Invece quel che occorre per il quotidiano – e non parliamo chesso’ di trasporti pubblici, ma di necessita’ collettive come le strutture sanitarie, sia in funzione salvavita sia per la prevenzione della salute e delle malattie – e’ in affanno di fondi. Nei casi gravi chi puo’ permetterselo va in India agli altri non resta che pregare. Le moschee comunque non mancano, quella sciita finanziata da Teheran spicca nel suo splendore lungo la via che porta alla zona detta Cinema Pamir, che sotto le bombe del conflitto civile degli anni Novanta ha fatto la fine del Nuovo Cinema Paradiso e non esiste piu’. L’area pero’ ha conservato quel nome. Poi c’e’ la moschea talebana, frequentatissima. Fra i fedeli risultano alcuni dei Signori della guerra e del business che investono e guadagnano per se’ e i famigli. Il vicepresidente Fahim, quello del partito Jamat-e Islami, che aveva favorito suo fratello Asin piazzandolo nel consiglio direttivo della Kabul Bank, l’ha ulteriormente aiutato quando questi s’e’ dovuto dimettere dopo uno scandalo per ammanchi. Forse – nessun giudice l’ha provato ma non e’ stata neppure tentata un’indagine – i denari mancanti sono serviti al parente celebre per creare una sua compagnia aerea low cost, la Kam Air. In piu’ Asin Fahim organizza copiosi giri d’import-export con l’Iran.

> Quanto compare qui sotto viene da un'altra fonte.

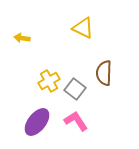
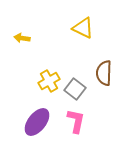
pink L-shape: rotated 45 degrees clockwise
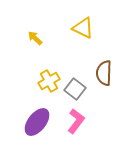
yellow arrow: moved 13 px right; rotated 35 degrees clockwise
pink L-shape: rotated 25 degrees clockwise
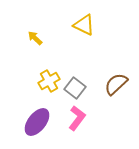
yellow triangle: moved 1 px right, 3 px up
brown semicircle: moved 12 px right, 11 px down; rotated 45 degrees clockwise
gray square: moved 1 px up
pink L-shape: moved 1 px right, 3 px up
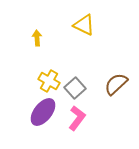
yellow arrow: moved 2 px right; rotated 42 degrees clockwise
yellow cross: rotated 30 degrees counterclockwise
gray square: rotated 10 degrees clockwise
purple ellipse: moved 6 px right, 10 px up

Da vero gossip e’ l’ultima vicenda che ha coinvolto Gul Agha Shirzai, costruttore edile originario di Kandahar e presidente della provincial di Jalalabad. Un imprenditore che ha finanziato anche la campagna elettorale, udite udite, di Barack Obama. E certo una simile notizia non l’ha battuta nessuna Agenzia ne’ l’abbiamo letta sulla stampa statunitense e occidentale. A mister Shirzai, ricchezza, successo e ottime entrature nell’establishment addirittura mondiale non mancano. Cosi’ come qualcuno molto noto in Italia anche certo gentil sesso stravede per lui. Aveva avuto quattro mogli e altrettanti divorzi, poi su un volo galeotto per Dubai ha incrociato una nuova fiamma. Giovanissima, come da costume non solo afghano. L’ha portata a Jalalabad, riempita di doni e impalmata. Ma il matrimonio non dev’essere un suo passo fortunato. Dopo non molto la ragazza si e’ stufata e a insaputa del consorte (potere dello status di qualche donna in Afghanistan) ha preso un aereo ed e’ tornata a casa. Con un regalo particolare: una parure di gioielli da far sbiancare piu’ d’una regina. Pare che il marito non abbia rivendicato ne’ lei ne’ il lauto bottino. Ne sarebbe scaturito un contrasto internazionale con gli Emiri che il diplomatico Karzai non avrebbe gradito.